Freedom of Choice
Akshaya Krishnan & Sahana Raja
Freedom of Choice: An Argument Against Mandating The Vaccines
What is the purpose of mandating a vaccine? We must realize that this doesn’t necessarily ensure increased uptake of the vaccine. The EU’s study on pandemics by Baltic and Scandinavian countries stated that “countries where a vaccination is mandatory do not usually reach better coverage than a neighbour or similar countries where there is no legal obligation”.
Even so, although infectious, COVID has a relatively low fatality rate as compared to other diseases with mandatory vaccines. Consequently, the vaccine mandate, especially considering the expedited trial process and the lack of clarity for long term side effects, may be seen as cavalier and unjust. Before constructing a mandate, it is essential to take a step back and understand the actual ramifications of vaccine consumption. Does it ensure protection? In the era of Martin Shkreli, mass capitalism and governmental overreach, some individuals rightfully struggle to place their full faith in private pharmaceutical companies and the agencies that govern them.
With the trials only starting as late as April, it can be challenging to gauge the extent of long-term damage possible due to the vaccine. For individuals that are not adversely affected by the virus (who are not in the adversely affected age bracket), forcing them to mandate a vaccine without complete transparency will only serve as encouragement for anti-government sentiments, alongside raising major moral and biological concerns.
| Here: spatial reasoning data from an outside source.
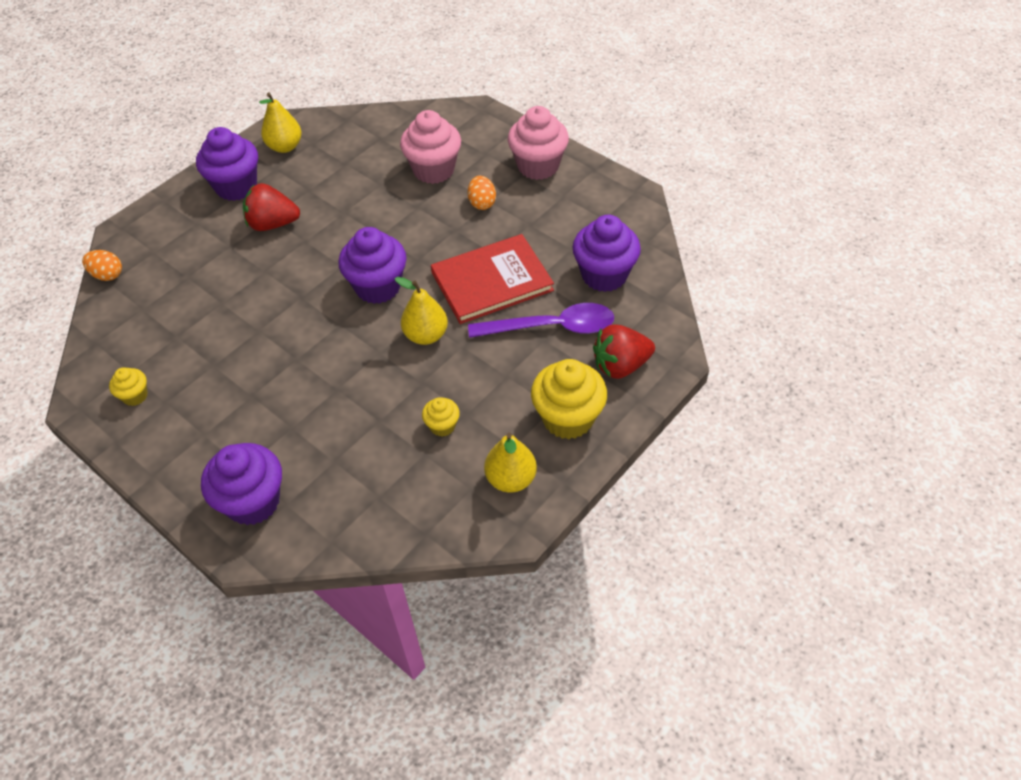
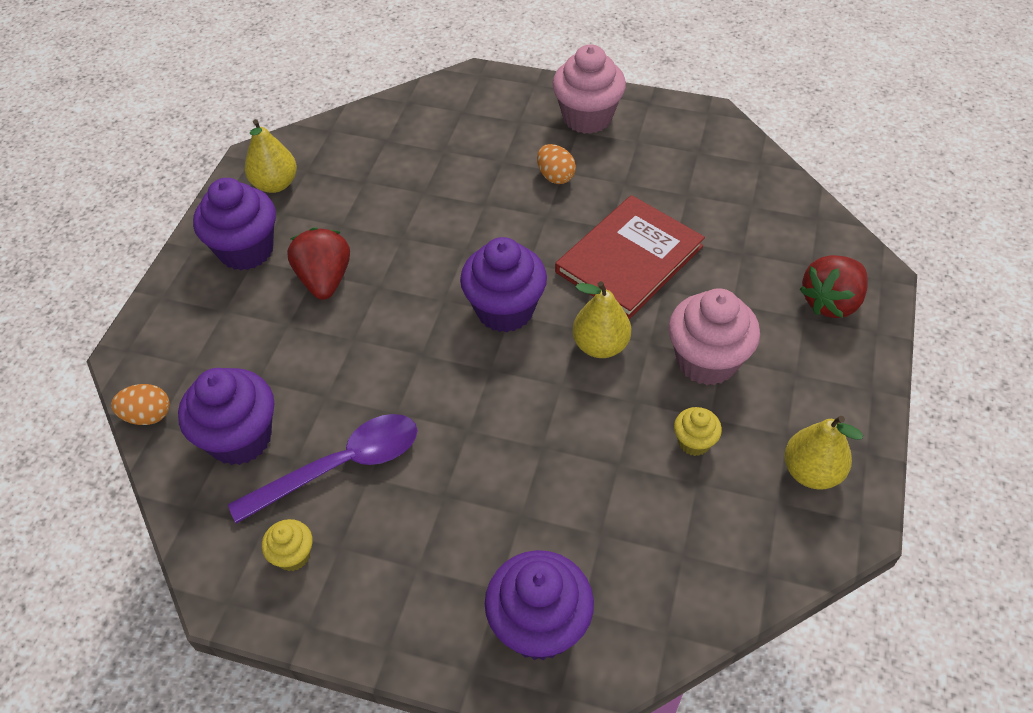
camera: 25 degrees left, 0 degrees up
(273, 224) = (325, 279): red strawberry -> red strawberry turned 105 degrees clockwise
(433, 170) = (474, 157): pink cupcake -> pink cupcake (706, 361)
(552, 327) = (730, 286): purple spoon -> purple spoon (341, 466)
(568, 418) = (820, 380): yellow cupcake -> none
(604, 275) = (742, 211): purple cupcake -> purple cupcake (240, 438)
Naturally, this does not endorse an anti-scientific sentiment. Vaccines are, of course, crucial to the fight against the pandemic. However, it must be used effectively, with a target group-oriented approach. Previous vaccination drives like Polio have been dealt with by protecting high-risk groups and educating the masses on disease spread, rather than forcing the vaccine. The health agencies must not allow the fervours of today invalidate the history of immunology. Mandating vaccines without adequate planning and transparent information will only spread fear.
For Their Own Good: Why the Government Should Mandate The Vaccine
The goal of every government in the coming months is a rapid vaccination strategy. Per the WHO's guidelines, individual countries are free to design their vaccination programs. How do governments respond?
The goal of a vaccine is herd immunity- the more that get vaccinated, the less chance that others get infected. Achieving it naturally, as Sweden discovered, is quite destructive, necessitating the advent of a vaccine.
The resistance to vaccinations is mainly due to a trust deficit, a problem especially troublesome in the Indian healthcare sector. Despite the rapid development of the private sector, the public sector facilities remain deficient and lack adequate coverage. Without infrastructural support, individuals struggle to find confidence in the state's intentions, which exacerbates vaccine resistance.
Parental scepticism about a vaccine is another major hurdle. Without adequate engagement and easily accessible information, individuals can often be swayed by unsupported sources and be misinformed regarding side effects, which would destabilise a "voluntary" program. Therefore, the federal and local authorities need to work collaboratively to dissuade hostile rhetoric concerning the vaccine, which in turn will quell uncertainty.
Legally, the state has the right to focus on mandatory vaccination in the pursuit of achieving the good health of its citizens. Governments usually follow the utilitarian argument for vaccination, as its preferable to vaccinate sceptics "for their own good".
A critical appraisal of mandatory vaccination in India is essential. Making the vaccine mandatory is just preliminary. It has to be accompanied by the government, demonstrating that it is serious about public health and is willing to act in tandem with the public. It has to hold itself open to scrutiny and be ready to engage with the public since the development of trust is a necessary antecedent to a successful partnership.
Such an alliance would allow the government to better tackle issues concerning hesitancy and a lack of coverage. This engagement has to be demonstrated before a vaccination drive, and by the state medical officers to ensure that a person gets adequate information and state support. The government also needs to hold other agencies fully accountable and adhere to the highest scrutiny for vaccine approval.